Look, that might be true; it might turn out that way, but I can't tell you how many times I told myself I should just pluck up my courage and go knock on my McCrazypants neighbor's door and offer him a jar of the jam I just made and some home-made bread, or a pie from the apples off my tree. And yet something held me back--my gut just said no. Right up until the morning he set his truck on fire as bait and killed a firefighter and wounded two police officers before he set his house on fire and burned it down around his ears.

What is the name of that book that Mefites are always on about? Something about a gift of something . . .
posted by miss patrish at 9:55 PM on October 29, 2012 [9 favorites]


Well. That came out really inflammatory. The main point I was trying to make is that you should be cautious, move slowly, protect yourself. Of course, most mentally unstable people don't get violent, but living next door to the insanity is so danged wearing, and sadly, until he crosses a certain line, there is very little you can do about it. To find out where that line is, you might have a chat with someone down at city hall; they often are perfectly well aware of the issues with this guy and might be able to give you some guidance.

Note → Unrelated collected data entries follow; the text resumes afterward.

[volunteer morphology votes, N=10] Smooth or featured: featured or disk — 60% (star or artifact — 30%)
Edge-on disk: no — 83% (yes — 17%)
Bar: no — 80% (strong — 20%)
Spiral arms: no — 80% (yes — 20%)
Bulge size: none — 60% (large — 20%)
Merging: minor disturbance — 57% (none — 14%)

Once again, please be cautious. Listen to your instincts. Be safe.
posted by miss patrish at 10:01 PM on October 29, 2012 [2 favorites]


I have dealt with a similar neighbor and in the three years I lived next to them, never got anywhere. Their elatives knew they had a problem but no one did anything because they never hurt themselves or others. Imagine knowing your neighbor is crouching next to a bush on the other side of the property line, silently watching you come and go.

A motion activated sprinkler is also an option, there's one on Amazon for $50.

You could try contacting your local elected for assistance, like a city councilperson.
posted by dottiechang at 12:57 AM on October 30, 2012 [4 favorites]


motion activated sprinkler is an excellent idea.